(Saved entries)
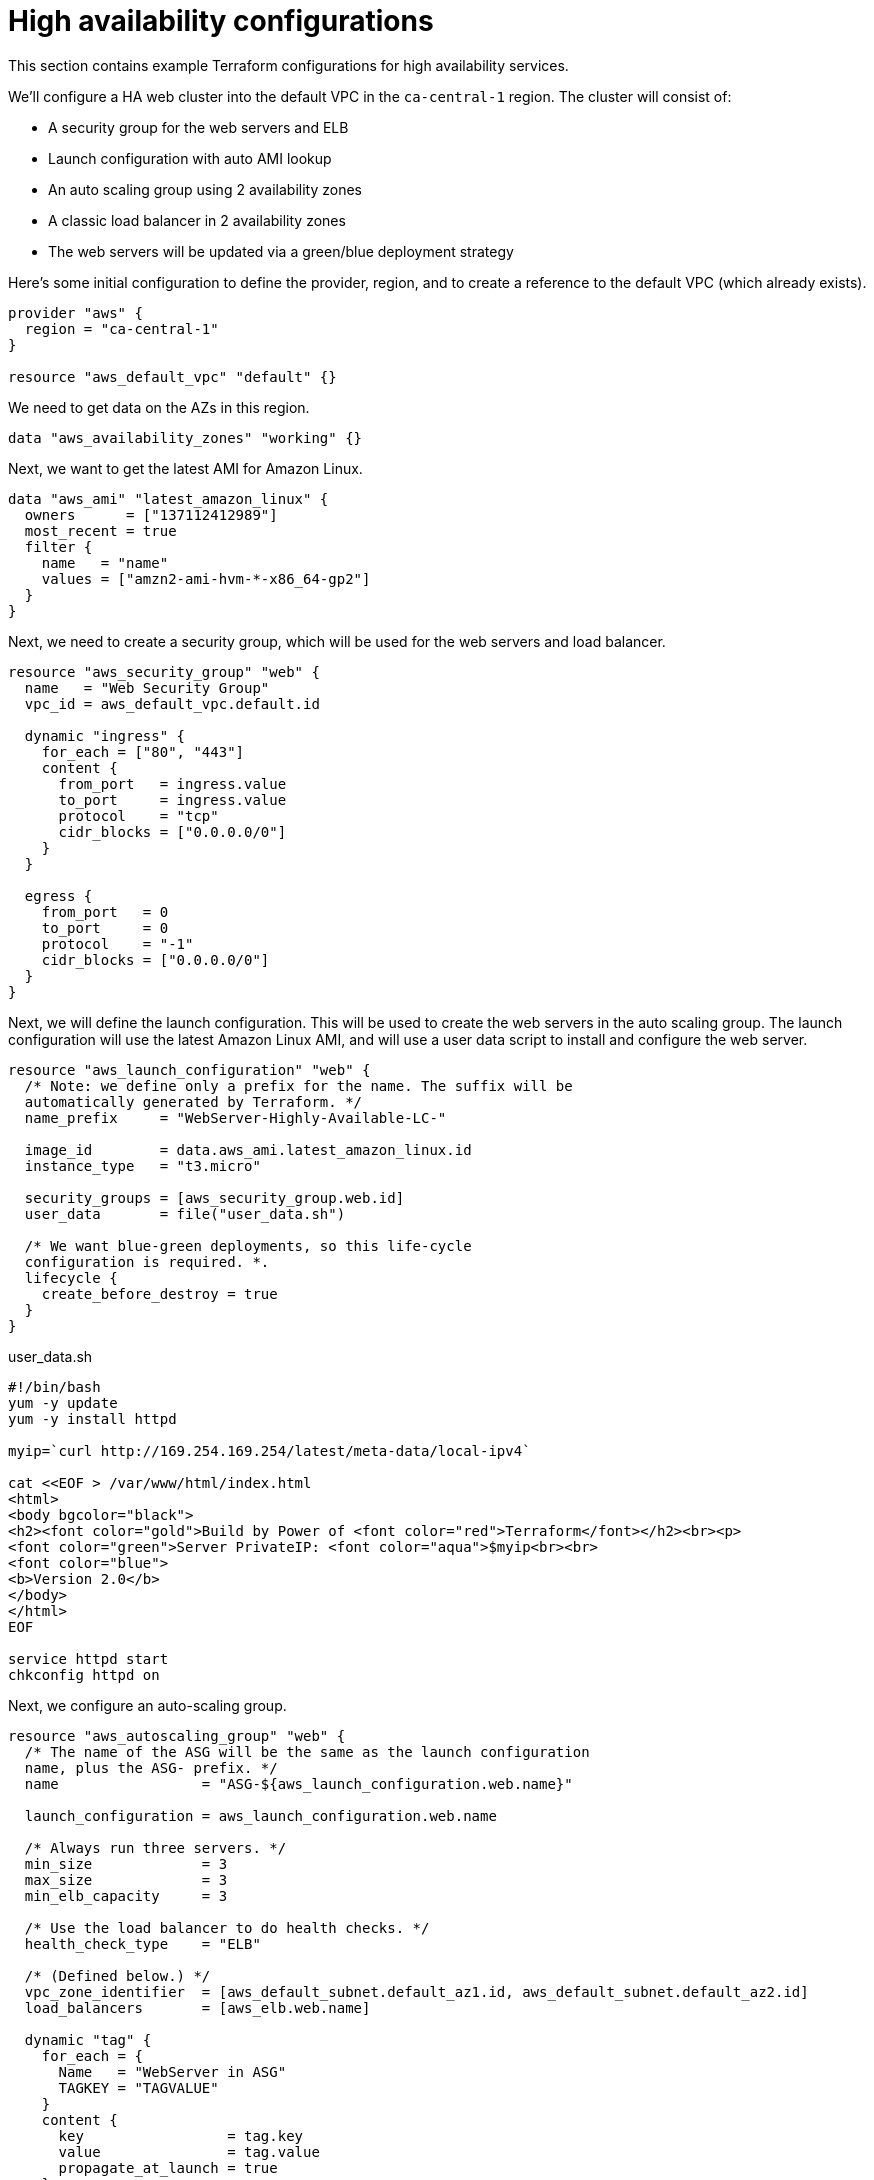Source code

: = High availability configurations

This section contains example Terraform configurations for high availability services.

We'll configure a HA web cluster into the default VPC in the `ca-central-1` region. The cluster will consist of:

* A security group for the web servers and ELB
* Launch configuration with auto AMI lookup
* An auto scaling group using 2 availability zones
* A classic load balancer in 2 availability zones
* The web servers will be updated via a green/blue deployment strategy

Here's some initial configuration to define the provider, region, and to create a reference to the default VPC (which already exists).

[source]
----
provider "aws" {
  region = "ca-central-1"
}

resource "aws_default_vpc" "default" {}
----

We need to get data on the AZs in this region.

[source]
----
data "aws_availability_zones" "working" {}
----

Next, we want to get the latest AMI for Amazon Linux.

[source]
----
data "aws_ami" "latest_amazon_linux" {
  owners      = ["137112412989"]
  most_recent = true
  filter {
    name   = "name"
    values = ["amzn2-ami-hvm-*-x86_64-gp2"]
  }
}
----

Next, we need to create a security group, which will be used for the web servers and load balancer.

[source]
----
resource "aws_security_group" "web" {
  name   = "Web Security Group"
  vpc_id = aws_default_vpc.default.id
  
  dynamic "ingress" {
    for_each = ["80", "443"]
    content {
      from_port   = ingress.value
      to_port     = ingress.value
      protocol    = "tcp"
      cidr_blocks = ["0.0.0.0/0"]
    }
  }
  
  egress {
    from_port   = 0
    to_port     = 0
    protocol    = "-1"
    cidr_blocks = ["0.0.0.0/0"]
  }
}
----

Next, we will define the launch configuration. This will be used to create the web servers in the auto scaling group. The launch configuration will use the latest Amazon Linux AMI, and will use a user data script to install and configure the web server.

[source]
----
resource "aws_launch_configuration" "web" {
  /* Note: we define only a prefix for the name. The suffix will be
  automatically generated by Terraform. */
  name_prefix     = "WebServer-Highly-Available-LC-"

  image_id        = data.aws_ami.latest_amazon_linux.id
  instance_type   = "t3.micro"
  
  security_groups = [aws_security_group.web.id]
  user_data       = file("user_data.sh")

  /* We want blue-green deployments, so this life-cycle 
  configuration is required. *.
  lifecycle {
    create_before_destroy = true
  }
}
----

.user_data.sh
[source]
----
#!/bin/bash
yum -y update
yum -y install httpd

myip=`curl http://169.254.169.254/latest/meta-data/local-ipv4`

cat <<EOF > /var/www/html/index.html
<html>
<body bgcolor="black">
<h2><font color="gold">Build by Power of <font color="red">Terraform</font></h2><br><p>
<font color="green">Server PrivateIP: <font color="aqua">$myip<br><br>
<font color="blue">
<b>Version 2.0</b>
</body>
</html>
EOF

service httpd start
chkconfig httpd on
----

Next, we configure an auto-scaling group.

[source]
----
resource "aws_autoscaling_group" "web" {
  /* The name of the ASG will be the same as the launch configuration 
  name, plus the ASG- prefix. */
  name                 = "ASG-${aws_launch_configuration.web.name}"

  launch_configuration = aws_launch_configuration.web.name
  
  /* Always run three servers. */
  min_size             = 3
  max_size             = 3
  min_elb_capacity     = 3
  
  /* Use the load balancer to do health checks. */
  health_check_type    = "ELB"
  
  /* (Defined below.) */
  vpc_zone_identifier  = [aws_default_subnet.default_az1.id, aws_default_subnet.default_az2.id]
  load_balancers       = [aws_elb.web.name]

  dynamic "tag" {
    for_each = {
      Name   = "WebServer in ASG"
      TAGKEY = "TAGVALUE"
    }
    content {
      key                 = tag.key
      value               = tag.value
      propagate_at_launch = true
    }
  }

  lifecycle {
    create_before_destroy = true
  }
}
----

Next, we configure a classic load balancer resource.

[source]
----
resource "aws_elb" "web" {
  name               = "WebServer-HighlyAvailable-ELB"

  /* Use the first and second AZs in the region. */
  availability_zones = [data.aws_availability_zones.working.names[0], data.aws_availability_zones.working.names[1]]

  security_groups    = [aws_security_group.web.id]
  
  listener {
    lb_port           = 80
    lb_protocol       = "http"
    instance_port     = 80
    instance_protocol = "http"
  }
  
  health_check {
    healthy_threshold   = 2
    unhealthy_threshold = 2
    timeout             = 3
    target              = "HTTP:80/"
    interval            = 10
  }
  
  tags = {
    Name  = "WebServer-HighlyAvailable-ELB"
  }
}
----

Finally, we need to create references to the default subnets in the two availability zones. These resources already exist - we're just "adopting" them into our Terraform configuration.

[source]
----
resource "aws_default_subnet" "default_az1" {
  availability_zone = data.aws_availability_zones.working.names[0]
}

resource "aws_default_subnet" "default_az2" {
  availability_zone = data.aws_availability_zones.working.names[1]
}
----

Finally, we need to output the load balancer DNS name, so we can access it via a web browser.

[source]
----
output "web_loadbalancer_url" {
  value = aws_elb.web.dns_name
}
----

== WHAT TO WORK ON ==
Each entry is to be output exactly, and no picture is to appear.

== RESULT OF THE EXERCISE ==
Source code

: = High availability configurations

This section contains example Terraform configurations for high availability services.

We'll configure a HA web cluster into the default VPC in the `ca-central-1` region. The cluster will consist of:

* A security group for the web servers and ELB
* Launch configuration with auto AMI lookup
* An auto scaling group using 2 availability zones
* A classic load balancer in 2 availability zones
* The web servers will be updated via a green/blue deployment strategy

Here's some initial configuration to define the provider, region, and to create a reference to the default VPC (which already exists).

[source]
----
provider "aws" {
  region = "ca-central-1"
}

resource "aws_default_vpc" "default" {}
----

We need to get data on the AZs in this region.

[source]
----
data "aws_availability_zones" "working" {}
----

Next, we want to get the latest AMI for Amazon Linux.

[source]
----
data "aws_ami" "latest_amazon_linux" {
  owners      = ["137112412989"]
  most_recent = true
  filter {
    name   = "name"
    values = ["amzn2-ami-hvm-*-x86_64-gp2"]
  }
}
----

Next, we need to create a security group, which will be used for the web servers and load balancer.

[source]
----
resource "aws_security_group" "web" {
  name   = "Web Security Group"
  vpc_id = aws_default_vpc.default.id
  
  dynamic "ingress" {
    for_each = ["80", "443"]
    content {
      from_port   = ingress.value
      to_port     = ingress.value
      protocol    = "tcp"
      cidr_blocks = ["0.0.0.0/0"]
    }
  }
  
  egress {
    from_port   = 0
    to_port     = 0
    protocol    = "-1"
    cidr_blocks = ["0.0.0.0/0"]
  }
}
----

Next, we will define the launch configuration. This will be used to create the web servers in the auto scaling group. The launch configuration will use the latest Amazon Linux AMI, and will use a user data script to install and configure the web server.

[source]
----
resource "aws_launch_configuration" "web" {
  /* Note: we define only a prefix for the name. The suffix will be
  automatically generated by Terraform. */
  name_prefix     = "WebServer-Highly-Available-LC-"

  image_id        = data.aws_ami.latest_amazon_linux.id
  instance_type   = "t3.micro"
  
  security_groups = [aws_security_group.web.id]
  user_data       = file("user_data.sh")

  /* We want blue-green deployments, so this life-cycle 
  configuration is required. *.
  lifecycle {
    create_before_destroy = true
  }
}
----

.user_data.sh
[source]
----
#!/bin/bash
yum -y update
yum -y install httpd

myip=`curl http://169.254.169.254/latest/meta-data/local-ipv4`

cat <<EOF > /var/www/html/index.html
<html>
<body bgcolor="black">
<h2><font color="gold">Build by Power of <font color="red">Terraform</font></h2><br><p>
<font color="green">Server PrivateIP: <font color="aqua">$myip<br><br>
<font color="blue">
<b>Version 2.0</b>
</body>
</html>
EOF

service httpd start
chkconfig httpd on
----

Next, we configure an auto-scaling group.

[source]
----
resource "aws_autoscaling_group" "web" {
  /* The name of the ASG will be the same as the launch configuration 
  name, plus the ASG- prefix. */
  name                 = "ASG-${aws_launch_configuration.web.name}"

  launch_configuration = aws_launch_configuration.web.name
  
  /* Always run three servers. */
  min_size             = 3
  max_size             = 3
  min_elb_capacity     = 3
  
  /* Use the load balancer to do health checks. */
  health_check_type    = "ELB"
  
  /* (Defined below.) */
  vpc_zone_identifier  = [aws_default_subnet.default_az1.id, aws_default_subnet.default_az2.id]
  load_balancers       = [aws_elb.web.name]

  dynamic "tag" {
    for_each = {
      Name   = "WebServer in ASG"
      TAGKEY = "TAGVALUE"
    }
    content {
      key                 = tag.key
      value               = tag.value
      propagate_at_launch = true
    }
  }

  lifecycle {
    create_before_destroy = true
  }
}
----

Next, we configure a classic load balancer resource.

[source]
----
resource "aws_elb" "web" {
  name               = "WebServer-HighlyAvailable-ELB"

  /* Use the first and second AZs in the region. */
  availability_zones = [data.aws_availability_zones.working.names[0], data.aws_availability_zones.working.names[1]]

  security_groups    = [aws_security_group.web.id]
  
  listener {
    lb_port           = 80
    lb_protocol       = "http"
    instance_port     = 80
    instance_protocol = "http"
  }
  
  health_check {
    healthy_threshold   = 2
    unhealthy_threshold = 2
    timeout             = 3
    target              = "HTTP:80/"
    interval            = 10
  }
  
  tags = {
    Name  = "WebServer-HighlyAvailable-ELB"
  }
}
----

Finally, we need to create references to the default subnets in the two availability zones. These resources already exist - we're just "adopting" them into our Terraform configuration.

[source]
----
resource "aws_default_subnet" "default_az1" {
  availability_zone = data.aws_availability_zones.working.names[0]
}

resource "aws_default_subnet" "default_az2" {
  availability_zone = data.aws_availability_zones.working.names[1]
}
----

Finally, we need to output the load balancer DNS name, so we can access it via a web browser.

[source]
----
output "web_loadbalancer_url" {
  value = aws_elb.web.dns_name
}
----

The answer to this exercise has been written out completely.